Alarmsignale
Die Alarmsignale für eine neue Eskalation des Wirtschaftskriegs zwischen Russland und Westeuropa werden unübersehbar. Ein ernsthafter Gasengpass zeichnet sich ab. Gerade erst hat die Bundesregierung die Kontrolle über das für die hiesige Wirtschaft bedeutende Gasunternehmen Gazprom Germania übernommen. Schon wird Berlin über die Umwandlung des Milliardendarlehens der KfW in Eigenkapital wohl faktisch Mitgesellschafter bei der Deutschland-Tochter des russischen Staatskonzerns – was einer Verstaatlichung gleichkommt. Der direkte Zugriff auf Gashandel, Netz und Speicher kann aber kurzfristig nichts an der Abhängigkeit vom russischen Importgas ändern.
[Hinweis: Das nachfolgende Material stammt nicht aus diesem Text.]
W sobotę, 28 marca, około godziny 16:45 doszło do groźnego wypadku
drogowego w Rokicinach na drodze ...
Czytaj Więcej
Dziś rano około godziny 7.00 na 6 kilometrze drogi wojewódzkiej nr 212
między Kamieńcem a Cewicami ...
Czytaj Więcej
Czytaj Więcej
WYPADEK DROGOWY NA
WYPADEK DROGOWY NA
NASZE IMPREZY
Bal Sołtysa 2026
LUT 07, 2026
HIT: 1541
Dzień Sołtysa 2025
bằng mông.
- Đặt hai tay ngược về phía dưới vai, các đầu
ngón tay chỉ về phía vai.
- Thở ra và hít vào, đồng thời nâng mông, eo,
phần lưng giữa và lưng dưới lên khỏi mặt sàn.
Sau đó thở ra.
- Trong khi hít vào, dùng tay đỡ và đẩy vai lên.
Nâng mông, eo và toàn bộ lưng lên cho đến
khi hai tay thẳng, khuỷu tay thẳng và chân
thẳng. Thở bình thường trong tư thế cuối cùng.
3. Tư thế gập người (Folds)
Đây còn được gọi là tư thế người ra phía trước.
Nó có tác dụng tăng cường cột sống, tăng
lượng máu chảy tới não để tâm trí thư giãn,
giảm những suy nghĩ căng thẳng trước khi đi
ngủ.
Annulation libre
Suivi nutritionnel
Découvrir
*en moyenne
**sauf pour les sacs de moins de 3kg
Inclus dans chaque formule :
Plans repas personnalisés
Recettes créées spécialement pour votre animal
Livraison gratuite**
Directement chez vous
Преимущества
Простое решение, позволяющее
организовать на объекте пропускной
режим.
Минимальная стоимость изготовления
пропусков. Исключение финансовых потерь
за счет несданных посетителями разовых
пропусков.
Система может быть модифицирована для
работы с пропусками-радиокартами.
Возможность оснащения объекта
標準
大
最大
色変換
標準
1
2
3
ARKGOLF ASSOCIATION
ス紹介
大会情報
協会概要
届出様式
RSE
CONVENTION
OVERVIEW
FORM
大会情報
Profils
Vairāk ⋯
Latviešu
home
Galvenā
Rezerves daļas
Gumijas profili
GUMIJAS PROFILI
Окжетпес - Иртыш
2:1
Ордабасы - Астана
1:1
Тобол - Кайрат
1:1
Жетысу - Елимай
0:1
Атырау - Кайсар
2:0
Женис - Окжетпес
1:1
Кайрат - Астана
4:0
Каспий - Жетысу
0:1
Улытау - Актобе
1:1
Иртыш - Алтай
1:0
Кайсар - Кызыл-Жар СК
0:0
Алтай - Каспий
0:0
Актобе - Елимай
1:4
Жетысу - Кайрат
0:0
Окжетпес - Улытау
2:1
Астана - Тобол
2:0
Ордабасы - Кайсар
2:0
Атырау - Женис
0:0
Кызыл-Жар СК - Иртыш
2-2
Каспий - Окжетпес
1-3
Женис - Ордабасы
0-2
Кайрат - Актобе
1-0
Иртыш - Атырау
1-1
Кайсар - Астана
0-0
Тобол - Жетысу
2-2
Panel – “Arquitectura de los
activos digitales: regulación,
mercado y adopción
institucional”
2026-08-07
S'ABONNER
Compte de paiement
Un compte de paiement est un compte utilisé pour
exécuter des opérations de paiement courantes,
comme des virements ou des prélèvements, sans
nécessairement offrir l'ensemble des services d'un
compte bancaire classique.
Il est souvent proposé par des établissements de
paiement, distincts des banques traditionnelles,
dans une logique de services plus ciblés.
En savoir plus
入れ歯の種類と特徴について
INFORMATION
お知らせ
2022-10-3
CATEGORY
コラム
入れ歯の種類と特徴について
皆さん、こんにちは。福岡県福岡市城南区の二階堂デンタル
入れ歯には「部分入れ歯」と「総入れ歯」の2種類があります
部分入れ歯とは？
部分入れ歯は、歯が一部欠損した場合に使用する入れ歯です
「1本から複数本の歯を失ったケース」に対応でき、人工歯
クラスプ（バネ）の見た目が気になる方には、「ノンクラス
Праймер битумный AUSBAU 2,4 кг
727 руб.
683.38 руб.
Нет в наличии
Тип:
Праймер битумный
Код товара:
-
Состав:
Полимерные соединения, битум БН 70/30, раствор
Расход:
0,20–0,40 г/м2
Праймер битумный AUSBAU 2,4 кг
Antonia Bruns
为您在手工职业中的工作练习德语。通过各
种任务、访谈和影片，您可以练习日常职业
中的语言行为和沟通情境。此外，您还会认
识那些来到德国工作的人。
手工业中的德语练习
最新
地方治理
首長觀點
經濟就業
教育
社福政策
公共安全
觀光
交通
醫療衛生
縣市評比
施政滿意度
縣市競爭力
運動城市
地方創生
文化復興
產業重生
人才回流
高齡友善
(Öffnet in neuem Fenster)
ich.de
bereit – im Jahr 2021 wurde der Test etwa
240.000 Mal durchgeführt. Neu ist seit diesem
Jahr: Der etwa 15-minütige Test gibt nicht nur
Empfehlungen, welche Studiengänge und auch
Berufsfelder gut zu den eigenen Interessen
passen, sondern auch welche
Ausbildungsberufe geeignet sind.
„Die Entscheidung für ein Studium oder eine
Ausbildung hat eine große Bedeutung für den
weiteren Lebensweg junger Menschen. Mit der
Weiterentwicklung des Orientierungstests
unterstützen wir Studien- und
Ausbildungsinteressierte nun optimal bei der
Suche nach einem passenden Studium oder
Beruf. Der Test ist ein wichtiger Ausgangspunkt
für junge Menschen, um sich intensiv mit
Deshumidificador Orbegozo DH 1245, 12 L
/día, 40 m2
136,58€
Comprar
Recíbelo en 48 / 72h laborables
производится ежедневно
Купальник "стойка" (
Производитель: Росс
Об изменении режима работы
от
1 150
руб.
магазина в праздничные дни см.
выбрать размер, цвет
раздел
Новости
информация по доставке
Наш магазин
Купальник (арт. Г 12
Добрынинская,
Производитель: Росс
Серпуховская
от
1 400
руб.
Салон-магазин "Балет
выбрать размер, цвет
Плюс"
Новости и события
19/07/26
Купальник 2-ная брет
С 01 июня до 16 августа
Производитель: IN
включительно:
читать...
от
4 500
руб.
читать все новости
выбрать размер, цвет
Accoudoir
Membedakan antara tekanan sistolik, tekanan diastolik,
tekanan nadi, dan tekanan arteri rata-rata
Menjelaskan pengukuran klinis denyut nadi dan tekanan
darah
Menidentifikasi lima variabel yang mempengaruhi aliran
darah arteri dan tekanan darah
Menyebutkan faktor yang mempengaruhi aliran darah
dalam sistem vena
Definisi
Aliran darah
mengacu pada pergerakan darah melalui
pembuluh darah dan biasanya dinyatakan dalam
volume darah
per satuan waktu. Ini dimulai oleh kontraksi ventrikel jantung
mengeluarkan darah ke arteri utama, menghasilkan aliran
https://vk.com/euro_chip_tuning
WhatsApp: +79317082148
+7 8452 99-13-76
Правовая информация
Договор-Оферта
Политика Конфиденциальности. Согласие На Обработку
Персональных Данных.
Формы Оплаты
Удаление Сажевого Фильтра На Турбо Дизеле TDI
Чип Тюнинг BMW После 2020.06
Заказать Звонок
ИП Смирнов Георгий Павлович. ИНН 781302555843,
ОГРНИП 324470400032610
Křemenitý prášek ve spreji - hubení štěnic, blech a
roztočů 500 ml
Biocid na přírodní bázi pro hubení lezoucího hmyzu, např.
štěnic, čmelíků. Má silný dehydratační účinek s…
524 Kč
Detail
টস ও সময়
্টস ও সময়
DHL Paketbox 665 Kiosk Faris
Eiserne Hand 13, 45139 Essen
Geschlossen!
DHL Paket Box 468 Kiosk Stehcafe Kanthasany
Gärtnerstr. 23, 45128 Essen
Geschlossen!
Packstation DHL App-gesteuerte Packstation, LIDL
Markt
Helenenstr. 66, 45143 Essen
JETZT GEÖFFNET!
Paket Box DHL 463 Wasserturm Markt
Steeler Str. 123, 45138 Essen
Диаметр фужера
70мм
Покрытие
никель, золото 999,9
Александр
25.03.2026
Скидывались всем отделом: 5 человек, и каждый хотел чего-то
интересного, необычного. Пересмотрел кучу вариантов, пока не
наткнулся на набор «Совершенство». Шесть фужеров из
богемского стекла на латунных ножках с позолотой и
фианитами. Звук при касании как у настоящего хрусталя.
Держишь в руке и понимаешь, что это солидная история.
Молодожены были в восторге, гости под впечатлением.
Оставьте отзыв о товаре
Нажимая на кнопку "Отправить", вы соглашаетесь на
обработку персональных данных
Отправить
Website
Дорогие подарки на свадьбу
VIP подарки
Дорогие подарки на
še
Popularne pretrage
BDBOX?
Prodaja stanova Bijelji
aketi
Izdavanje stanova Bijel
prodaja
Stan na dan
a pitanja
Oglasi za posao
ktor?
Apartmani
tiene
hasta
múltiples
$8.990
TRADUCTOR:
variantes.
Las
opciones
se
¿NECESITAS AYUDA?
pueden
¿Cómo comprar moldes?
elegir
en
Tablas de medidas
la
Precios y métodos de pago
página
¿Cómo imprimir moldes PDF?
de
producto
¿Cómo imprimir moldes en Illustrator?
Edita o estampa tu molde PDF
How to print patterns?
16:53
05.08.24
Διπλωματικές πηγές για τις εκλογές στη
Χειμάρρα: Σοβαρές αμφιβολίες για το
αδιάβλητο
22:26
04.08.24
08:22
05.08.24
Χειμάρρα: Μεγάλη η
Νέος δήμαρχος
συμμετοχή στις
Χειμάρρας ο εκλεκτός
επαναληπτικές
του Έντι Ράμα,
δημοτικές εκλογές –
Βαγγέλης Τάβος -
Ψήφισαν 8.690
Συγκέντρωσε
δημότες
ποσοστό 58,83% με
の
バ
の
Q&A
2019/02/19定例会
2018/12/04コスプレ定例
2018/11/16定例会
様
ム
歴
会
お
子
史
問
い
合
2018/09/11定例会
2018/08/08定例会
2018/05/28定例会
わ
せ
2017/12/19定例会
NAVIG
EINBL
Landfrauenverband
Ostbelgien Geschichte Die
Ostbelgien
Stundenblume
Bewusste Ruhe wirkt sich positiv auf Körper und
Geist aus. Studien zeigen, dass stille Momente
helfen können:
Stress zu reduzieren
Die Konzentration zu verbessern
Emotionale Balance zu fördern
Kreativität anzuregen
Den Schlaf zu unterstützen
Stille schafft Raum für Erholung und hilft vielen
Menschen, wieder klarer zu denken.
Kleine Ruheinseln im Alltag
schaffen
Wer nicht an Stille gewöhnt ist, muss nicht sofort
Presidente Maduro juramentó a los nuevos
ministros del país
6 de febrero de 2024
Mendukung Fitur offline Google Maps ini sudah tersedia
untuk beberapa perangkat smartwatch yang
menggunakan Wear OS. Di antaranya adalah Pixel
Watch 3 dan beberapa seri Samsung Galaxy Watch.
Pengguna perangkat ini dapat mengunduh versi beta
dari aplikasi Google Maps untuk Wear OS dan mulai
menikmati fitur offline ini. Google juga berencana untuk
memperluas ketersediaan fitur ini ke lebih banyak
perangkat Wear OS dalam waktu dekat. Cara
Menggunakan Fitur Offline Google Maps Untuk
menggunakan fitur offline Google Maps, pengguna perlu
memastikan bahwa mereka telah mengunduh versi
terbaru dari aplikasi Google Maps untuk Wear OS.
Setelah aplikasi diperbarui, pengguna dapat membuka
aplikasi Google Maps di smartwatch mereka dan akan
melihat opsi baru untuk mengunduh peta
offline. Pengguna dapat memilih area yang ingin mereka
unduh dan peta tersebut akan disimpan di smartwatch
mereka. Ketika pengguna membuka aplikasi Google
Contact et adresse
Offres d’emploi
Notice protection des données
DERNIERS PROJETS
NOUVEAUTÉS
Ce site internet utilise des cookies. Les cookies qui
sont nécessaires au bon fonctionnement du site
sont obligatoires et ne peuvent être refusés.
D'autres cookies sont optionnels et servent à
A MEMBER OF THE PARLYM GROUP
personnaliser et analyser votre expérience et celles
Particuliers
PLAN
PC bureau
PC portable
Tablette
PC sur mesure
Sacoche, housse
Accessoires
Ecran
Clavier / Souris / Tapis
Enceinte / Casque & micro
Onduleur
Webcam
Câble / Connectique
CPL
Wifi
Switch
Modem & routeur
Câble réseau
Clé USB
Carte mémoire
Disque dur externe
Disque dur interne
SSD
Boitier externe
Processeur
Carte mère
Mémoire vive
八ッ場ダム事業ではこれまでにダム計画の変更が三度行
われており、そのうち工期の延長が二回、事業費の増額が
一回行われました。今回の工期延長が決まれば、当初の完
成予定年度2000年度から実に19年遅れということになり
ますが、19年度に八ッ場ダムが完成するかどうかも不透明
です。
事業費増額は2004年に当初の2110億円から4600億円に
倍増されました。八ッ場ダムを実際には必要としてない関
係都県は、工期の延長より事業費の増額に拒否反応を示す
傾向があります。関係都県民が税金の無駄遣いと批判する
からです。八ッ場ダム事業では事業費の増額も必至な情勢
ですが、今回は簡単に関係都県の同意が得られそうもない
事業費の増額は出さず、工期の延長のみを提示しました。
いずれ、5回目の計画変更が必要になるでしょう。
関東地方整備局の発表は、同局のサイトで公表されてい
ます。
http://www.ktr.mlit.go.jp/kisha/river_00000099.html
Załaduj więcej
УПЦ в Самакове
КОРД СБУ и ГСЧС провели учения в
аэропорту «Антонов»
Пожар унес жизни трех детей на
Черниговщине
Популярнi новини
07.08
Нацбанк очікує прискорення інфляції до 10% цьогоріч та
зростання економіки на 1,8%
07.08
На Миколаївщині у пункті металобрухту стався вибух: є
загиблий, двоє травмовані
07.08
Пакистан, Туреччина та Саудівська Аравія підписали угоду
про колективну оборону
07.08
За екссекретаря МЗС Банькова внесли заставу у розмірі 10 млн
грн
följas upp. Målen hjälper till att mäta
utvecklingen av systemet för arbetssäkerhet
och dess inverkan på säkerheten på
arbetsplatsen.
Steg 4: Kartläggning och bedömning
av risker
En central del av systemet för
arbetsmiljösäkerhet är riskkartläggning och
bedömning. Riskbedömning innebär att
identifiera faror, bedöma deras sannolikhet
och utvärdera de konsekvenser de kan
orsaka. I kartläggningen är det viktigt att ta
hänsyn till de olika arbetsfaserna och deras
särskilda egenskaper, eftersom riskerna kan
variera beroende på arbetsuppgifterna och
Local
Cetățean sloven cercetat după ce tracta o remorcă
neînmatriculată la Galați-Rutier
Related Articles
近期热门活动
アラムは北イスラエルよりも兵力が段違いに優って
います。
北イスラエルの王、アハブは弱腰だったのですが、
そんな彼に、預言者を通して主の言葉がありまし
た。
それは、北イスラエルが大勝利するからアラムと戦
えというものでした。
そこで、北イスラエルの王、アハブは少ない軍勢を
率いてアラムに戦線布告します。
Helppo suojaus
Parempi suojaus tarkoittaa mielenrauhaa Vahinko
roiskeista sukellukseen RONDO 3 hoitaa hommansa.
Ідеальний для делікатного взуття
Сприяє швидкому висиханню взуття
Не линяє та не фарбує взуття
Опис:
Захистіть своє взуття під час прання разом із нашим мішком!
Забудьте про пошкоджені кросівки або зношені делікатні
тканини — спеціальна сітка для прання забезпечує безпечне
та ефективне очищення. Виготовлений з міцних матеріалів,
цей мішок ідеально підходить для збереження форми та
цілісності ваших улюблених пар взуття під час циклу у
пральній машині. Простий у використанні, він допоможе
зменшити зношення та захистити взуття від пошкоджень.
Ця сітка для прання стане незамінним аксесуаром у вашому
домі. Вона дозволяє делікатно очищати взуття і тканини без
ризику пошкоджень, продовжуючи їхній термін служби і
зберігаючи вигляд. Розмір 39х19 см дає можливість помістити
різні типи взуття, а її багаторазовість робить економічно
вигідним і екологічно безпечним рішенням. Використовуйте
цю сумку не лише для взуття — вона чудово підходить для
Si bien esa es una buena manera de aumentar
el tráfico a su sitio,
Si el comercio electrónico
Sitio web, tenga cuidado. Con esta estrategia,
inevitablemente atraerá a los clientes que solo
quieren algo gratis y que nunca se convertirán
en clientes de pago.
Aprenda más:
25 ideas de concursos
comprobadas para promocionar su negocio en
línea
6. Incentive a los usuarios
Auch wenn andere Gründe vorgeschoben werden: Moskau hat auf die Verstaatlichung und die zahlreichen Sanktionspakete sowie die Waffenlieferungen an die Ukraine jetzt abermals mit einer Gegenmaßnahme reagiert. Die Lieferungen des Staatskonzerns Gazprom durch die für Europa wichtigste Gaspipeline Nord Stream 1 fallen seit Donnerstag um 60 % geringer aus. Die Leitung liefert aber gewöhnlich ein Drittel des russischen Importgases, das wiederum 40 % der gesamten europäischen Versorgung ausmacht. Deshalb ist der Benchmark-Preis für Gas in Europa jetzt um zeitweise 30,5 % nach oben geschnellt und hat damit ein Niveau wie zu Beginn des Krieges erreicht. Die deutschen und westeuropäischen Unternehmen sind nun abermals gezwungen, sich mit dem Szenario vollständig ausbleibender russischer Gaslieferungen auseinanderzusetzen.
Die Knappheit hat das Potenzial, die globalen Märkte für LNG – also per Tanker angeliefertes Flüssiggas – unter starken Aufwärtsdruck zu setzen. Dazu trägt allerdings auch der Stopp einer großen LNG-Anlage in Texas nach einem Brand bei. Die Anlage in Freeport hatte in den vergangenen Monaten 70 % ihrer Ladungen nach Europa geliefert. Das kommt jetzt zur Unzeit, wo die intensive Hitze in Europa die Nachfrage nach Gas zur Kühlung in die Höhe treibt. Europa muss nun härter mit asiatischen Käufern konkurrieren, um sich verfügbare LNG-Lieferungen zu sichern, die die Speicher auffüllen, bevor die Nachfrage im Winter den Höhepunkt erreicht.
Der Wirtschaftskrieg gegen Russland mag das richtige Mittel sein, um die Freiheit zu verteidigen. Doch ein ökonomischer Konflikt birgt kaum weniger das Risiko einer verheerenden Eskalation als der Krieg mit Waffen. Wer das Risiko eingeht, muss gut abwägen. Wer zu weit geht, löst zwar keine nukleare Explosion aus – wohl aber zusätzliche Inflation und eine tiefere Rezession.